Morgan Stanley's team of strategists has revised its outlook for European Central Bank monetary policy, no longer forecasting interest-rate reductions in 2026. The shift follows a sharp repricing of energy markets after a recent joint attack by the U.S. and Israel on Iran, which the analysts say has materially altered the inflation outlook for the euro area.
The strategists had previously anticipated two ECB easing moves in 2026, penciling in cuts at the central bank's June and September meetings. That view rested on expectations for a gradual recovery in economic activity across the currency union and inflation easing below the ECB's 2% target.
In a note published on Thursday, the Morgan Stanley team, which includes Jens Eisenschmidt and Jean-Francois Ouvrard, said developments in the Middle East have forced a reassessment.
"Given the recent increase in energy prices, euro area inflation will likely be back above the ECB's target for the remainder of this year," the analysts wrote.
Prices for crude oil and natural gas rose as hostilities escalated. Market participants have focused in particular on what the bank described as an emerging shipping bottleneck in the Strait of Hormuz. Tanker traffic has been building up on both sides of the narrow waterway, through which roughly a fifth of the world's crude oil and liquefied natural gas passes.
Morgan Stanley highlighted the vulnerability of Europe to potential disruptions in natural gas flows. The region is a major importer of liquefied natural gas transported via the Strait of Hormuz, and a drop in supply would likely force European governments to source fuel from alternative suppliers, at potentially higher cost, to meet demand for electricity generation and heating.
As an example of the market moves, the Dutch TTF front-month contract - the European benchmark for natural gas - was reported trading at 51.125 euros per megawatt hour, an increase of 4.8% from recent levels and up from roughly 31 euros per megawatt hour prior to the latest outbreak of violence in the Middle East.
The Morgan Stanley note makes clear that the bank's updated policy call is conditional. While the analysts expect inflation to remain above target for the remainder of the year, they say that a drop below 2% is possible next year only if energy markets normalize quickly.

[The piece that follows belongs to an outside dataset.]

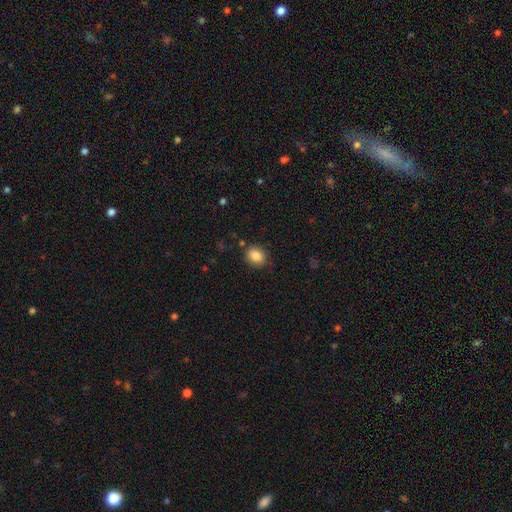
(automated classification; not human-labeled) Overall: smooth (85%). How rounded: in between (52%; round 47%). Merging: none (84%).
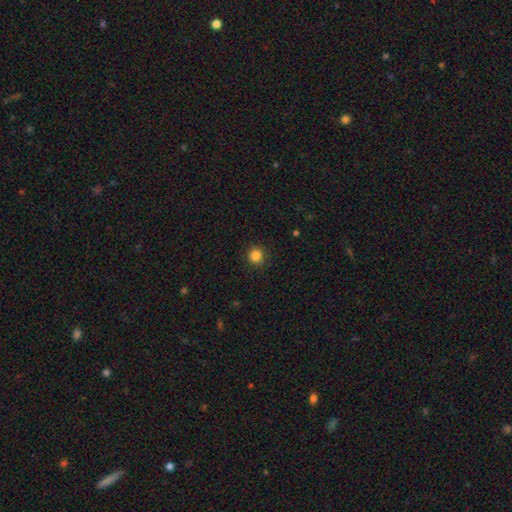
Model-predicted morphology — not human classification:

They added that inflation could fall again below 2% next year, "but this is predicated on rapid energy market normalization."
Should the energy-price shock abate, the analysts said ECB rate reductions could return to the agenda - but moved out a full year from their prior timing. Under the revised scenario, the earliest cuts would occur in June and September of 2027. Until such time, Morgan Stanley expects the central bank to hold borrowing costs steady.
The bank also noted that although renewed hikes are unlikely under their revised outlook, the duration and severity of energy-price pressures remain the decisive factor: the "persistence of tensions on energy prices is key," the analysts concluded.
This reassessment by Morgan Stanley underscores how developments in energy markets and key shipping chokepoints can rapidly reshape central-bank policy expectations, particularly in an economy where fuel imports play a substantial role in consumer prices and utilities.